# Cats sign Sessions and Augustin signs w/ Pacers



## Diable (Apr 26, 2005)

An upgrade I suppose. Hard to know what to think until we see the numbers. Sessions is really a backup and this doesn't make a huge difference. At least he is a legit point guard, which is something we really did not have. I would expect DJ to shoot better on a better team honestly. He has a great stroke.
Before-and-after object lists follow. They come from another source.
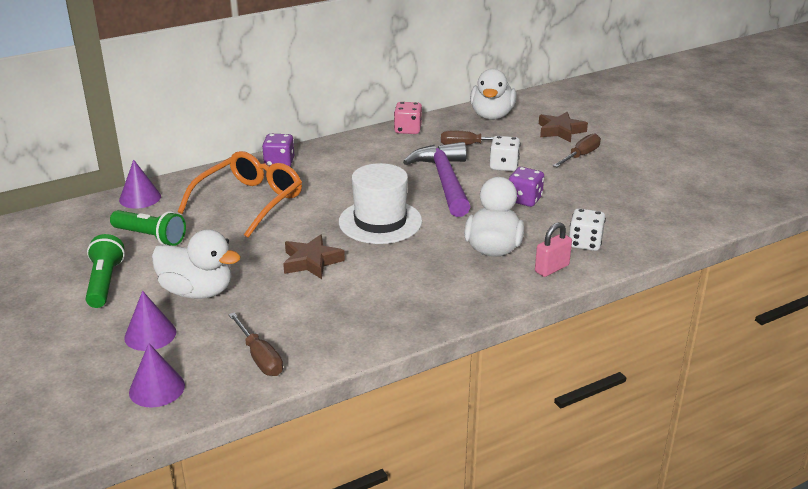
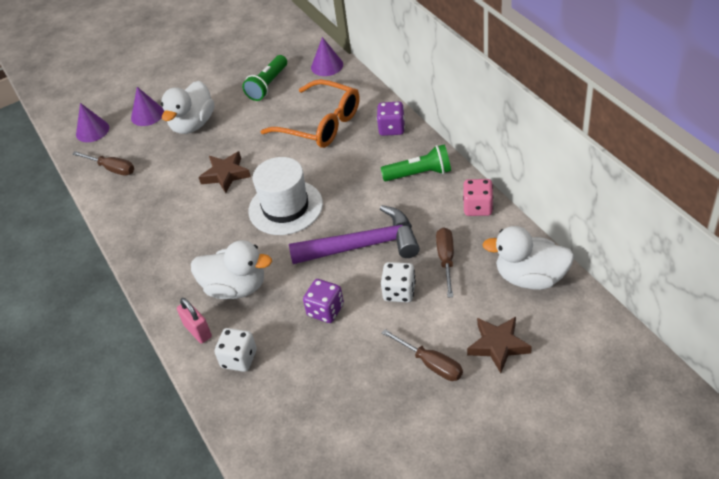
camera: 95 degrees right, 15 degrees up
(105, 282) = (210, 80): green flashlight -> green flashlight (419, 174)
(260, 357) = (112, 169): brown screwdriver -> brown screwdriver turned 120 degrees counterclockwise

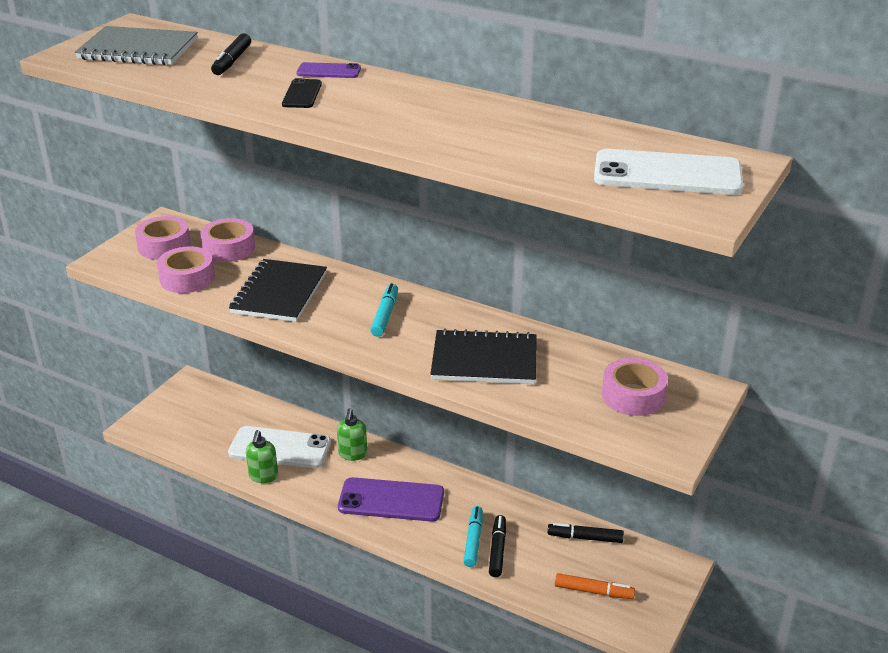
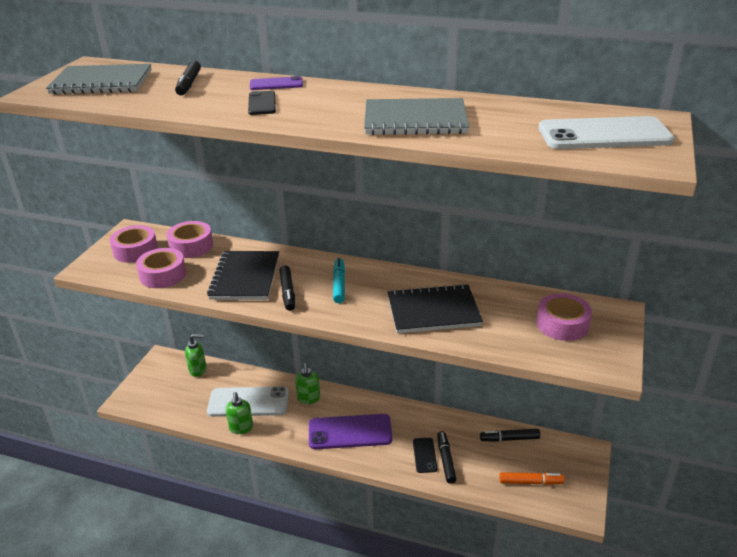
camera: 10 degrees left, 0 degrees up
(230, 402) = (198, 370): none -> green soap dispenser
(322, 316) = (287, 292): none -> black marker
(462, 133) = (415, 120): none -> grey notebook
(473, 540) = (424, 455): turquoise marker -> black phone

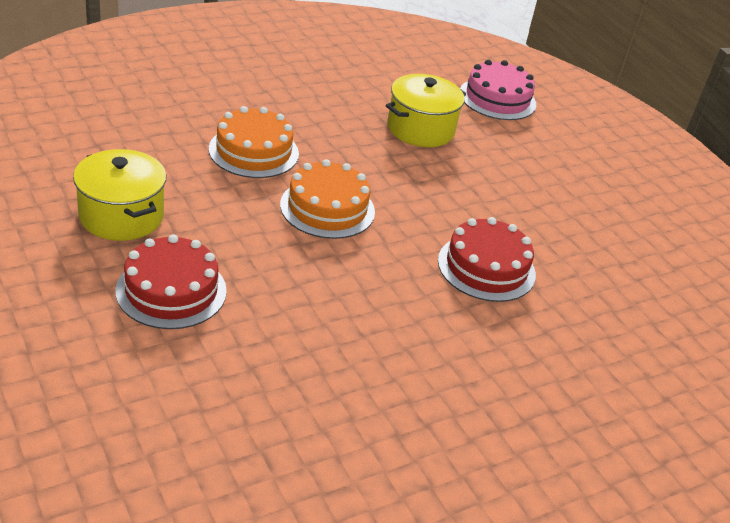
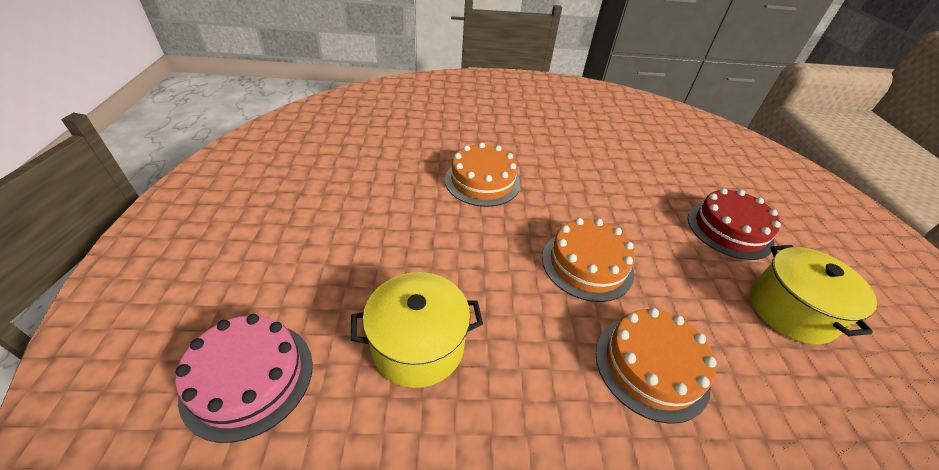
camera: 150 degrees left, 5 degrees up
(486, 267) = (482, 181): red cake -> orange cake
> The Charlotte Bobcats have an agreement in principle to sign veteran point guard Ramon Sessions, an informed source told the Observer Thursday.
> A contract signing is expected soon, as Sessions was traveling Thursday and unavailable to finish paperwork. The Observer first reported the Bobcats’ interest in signing Sessions Wednesday night.
> Sessions, a native of Myrtle Beach, will be playing for his fifth NBA team. The 6-foot-3 point guard has averaged 11.1 points and five assists over his NBA career, shooting 45 percent from the field.
> 
> ...


http://www.cbssports.com/nba/blog/eye-on-basketball/19572433/report-pacers-sign-dj-augustin


> D.J. Augustin went from being a restricted free agent for the Charlotte Bobcats to a point guard for the Indiana Pacers in about an hour.
> After signing Ramon Sessions, the Bobcats removed Augustin's qualifying offer Thursday afternoon signaling something was coming. And it did as the Pacers have signed Augustin to a one-year $3.5 million deal, according to the Indy Star.
> The Pacers completed a trade on Wednesday sending point guard Darren Collison to the Mavericks in exchange for center Ian Mahinmi. Indiana already has re-signed point guard George Hill to a multi-year deal, but obviously is looking for more depth.
> Augustin, 24, was drafted ninth overall by the Bobcats in 2008. Last season he averaged 11.1 points, a career-high 6.4 assists and 2.3 rebounds per game.
> ...


----------